Although lift and drag forces occur during propulsion in swimming, the authors propose that lift is beneficial because of the relative small energy loss to the water. Consequent assumptions in this article contend that lift is the primary component of propulsive forces and decisions and the investigation design are based on that tenet.

Elite swimmers and triathletes (M = 7; F = 4) swam crawl stroke with legs fixed (no kick) and supported by a small buoy. Ss performed at least two 400-m swims paced by pool lights to maintain constant aerobic intensity velocities. Oxygen consumption was determined. One trial was "free" while the other used the MAD system, a system that measures certain forces. Forces, which only considered lift components relative to total forces, were calculated only for the hands. Propelling efficiency was determined from a force production perspective (Ep) and a physiological perspective (Epp).

It was found that the contributions of lift and drag components to total force were different between Ss. In figures of force creation for two Ss it was shown that lift forces were not of the same magnitude as drag forces in the phase of the crawl stroke where propulsive forces accelerate the swimmer. The authors did not mention this.

It was reported that on the average lift forces contributed more than 50% of the forces of the total stroke. However, the total stroke includes non-propulsive phases (entry repositioning and finish extraction) so this figure is misleading. What should have been reported was the contribution of the force components during acceleration, that is, when the stroke has a positive effect upon forward progress.

"Surprisingly, the Fl-r [lift force to drag force ratio] showed no significant correlation with Epp [physiological propelling efficiency]. Therefore, differences observed in Epp cannot be explained by a different contribution of the lift force of the basis of the present study." (p. 1495)

Several other findings emerged that are the basis for questioning the theoretical assumptions of the investigation. Variations in hand and arm orientation had little influence on the calculation of propelling efficiency from a three-dimensional kinematic analysis. Many correlations between kinematic parameters and specific force parameters were significant, most probably because of the high degree of dependency between the factors considered.
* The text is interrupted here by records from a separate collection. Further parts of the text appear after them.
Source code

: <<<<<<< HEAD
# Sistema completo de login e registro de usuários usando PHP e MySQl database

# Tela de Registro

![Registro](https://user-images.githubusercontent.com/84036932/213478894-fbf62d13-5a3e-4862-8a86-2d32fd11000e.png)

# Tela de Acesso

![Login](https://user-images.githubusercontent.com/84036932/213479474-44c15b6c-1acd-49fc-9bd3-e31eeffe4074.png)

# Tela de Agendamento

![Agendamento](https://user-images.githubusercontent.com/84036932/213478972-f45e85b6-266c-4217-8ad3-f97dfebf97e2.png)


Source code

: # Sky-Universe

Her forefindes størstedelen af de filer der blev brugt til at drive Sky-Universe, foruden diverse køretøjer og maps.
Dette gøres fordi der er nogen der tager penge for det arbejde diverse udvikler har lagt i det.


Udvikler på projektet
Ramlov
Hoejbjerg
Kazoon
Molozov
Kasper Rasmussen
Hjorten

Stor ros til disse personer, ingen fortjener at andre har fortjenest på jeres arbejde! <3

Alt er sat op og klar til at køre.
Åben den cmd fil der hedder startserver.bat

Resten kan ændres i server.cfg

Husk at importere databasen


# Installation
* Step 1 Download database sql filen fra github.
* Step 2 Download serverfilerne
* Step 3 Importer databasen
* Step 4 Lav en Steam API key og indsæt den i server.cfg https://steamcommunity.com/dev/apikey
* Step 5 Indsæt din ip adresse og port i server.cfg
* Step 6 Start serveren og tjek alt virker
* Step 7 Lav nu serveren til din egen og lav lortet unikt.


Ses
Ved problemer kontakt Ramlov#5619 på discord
Essentially, what this investigation showed was that a very theoretical treatment of forces in swimming [containing many assumptions] did not correlate with very practical measures of physiological costs. When varied, the questionable force parameters were not related to changes in energy costs of the movements. This could be due to a difference in the energy costs of free (but with legs fixed and supported) swimming and swimming in the MAD system (same leg restrictions but also alterations in hand and arm function). Significant differences would produce no significant correlations whereas the study assumed there were no differences between the two.

The two different ways of calculating/measuring propelling efficiency produced different and unrelated results and implications.

Implications. This study sheds little light on propelling efficiency in swimming. Given all the assumptions involving force calculations and the "unnatural" way they were measured, no inferences should be drawn with regard to force production in "free" crawl stroke swimming. However, the measurement of propelling efficiency might be considered to be more valid.

However, since both forms of swimming were evaluated with supported but restricted leg actions, whether implications have any relevance to true "free" swimming, that is swimming with no restrictions to leg or hand movements, must be seriously considered.